Top Global Risks in 2022: Climate Failure and Social Crisis
, fromMarsh & McLennan Cos. Inc.
Climate crisis, social divides, cyber risks, and uneven global recovery as pandemic lingers are top risks. 1 in 6 experts are optimistic and 1 in 10 believe the global recovery will accelerate. To resolve systemic issues, global leaders must adopt a coordinated multistakeholder response.
As the world enters the third year of the pandemic, climate risks are dominating global concerns. While climate is the top long-term risk, societal divides, livelihood crises, and mental health deterioration are the top short-term global concerns, according to the Global Risks Report 2022.
Furthermore, most experts believe that the global economic recovery will be volatile and uneven over the next three years.
The report, now in its 17th edition, encourages leaders to think beyond the quarterly reporting cycle and develop policies that manage risks and shape the agenda for the coming years. It investigates four emerging risks: cybersecurity, space competition, a disorderly climate transition, and migration pressures, each of which necessitates global coordination for successful management.
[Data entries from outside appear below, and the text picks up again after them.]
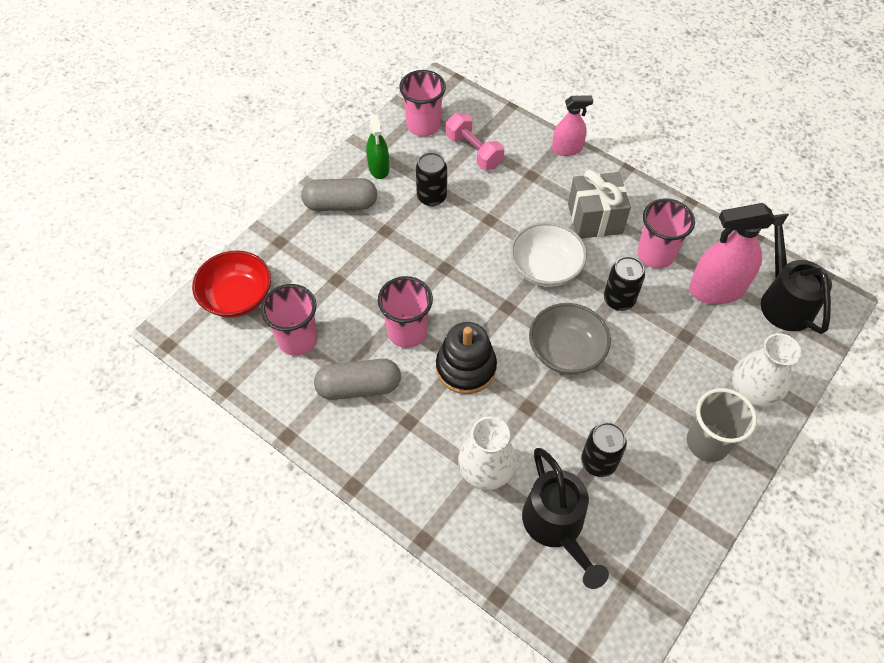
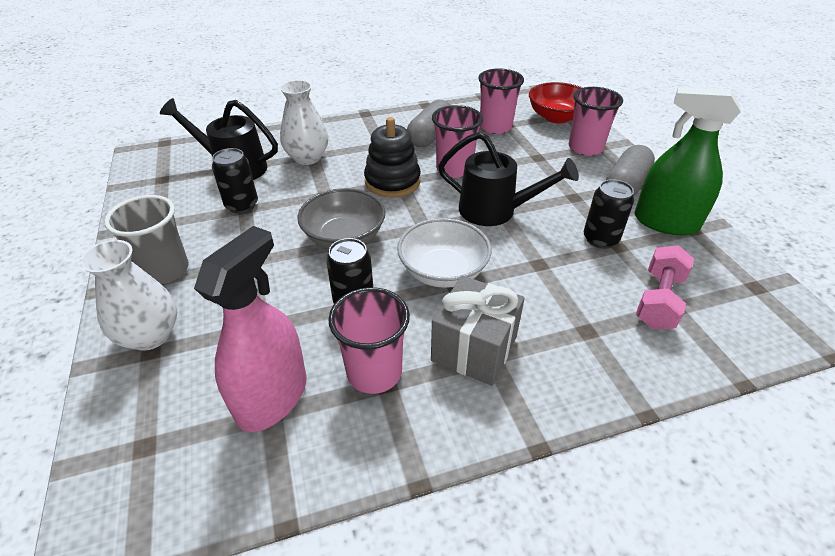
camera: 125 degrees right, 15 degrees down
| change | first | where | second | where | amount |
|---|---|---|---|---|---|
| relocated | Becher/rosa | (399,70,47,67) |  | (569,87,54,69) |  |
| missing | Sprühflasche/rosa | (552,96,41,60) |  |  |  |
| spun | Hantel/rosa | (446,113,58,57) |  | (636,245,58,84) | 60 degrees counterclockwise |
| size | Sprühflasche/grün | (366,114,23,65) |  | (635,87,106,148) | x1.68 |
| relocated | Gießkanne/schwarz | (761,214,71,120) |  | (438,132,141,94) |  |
"Health and economic disruptions are exacerbating social cleavages. This is causing tensions at a time when collaboration within societies and among the international community will be critical to ensuring a more even and rapid global recovery. Global leaders must come together and take a coordinated multistakeholder approach to address unrelenting global challenges and build resilience ahead of the next crisis,"
said Saadia Zahidi, Managing Director of the World Economic Forum.
"As companies recover from the pandemic, they are rightly sharpening their focus on organizational resilience and ESG credentials,"
Carolina Klint, Risk Management Leader, Continental Europe, said.
"With cyber threats growing faster than our ability to eradicate them permanently, it is clear that neither resilience nor governance are possible without credible and sophisticated cyber risk management plans. Similarly, organizations must begin to understand their space risks, particularly the risk to satellites, on which we have become increasingly reliant as geopolitical ambitions and tensions have risen."
"The climate crisis remains the greatest long-term threat facing humanity,"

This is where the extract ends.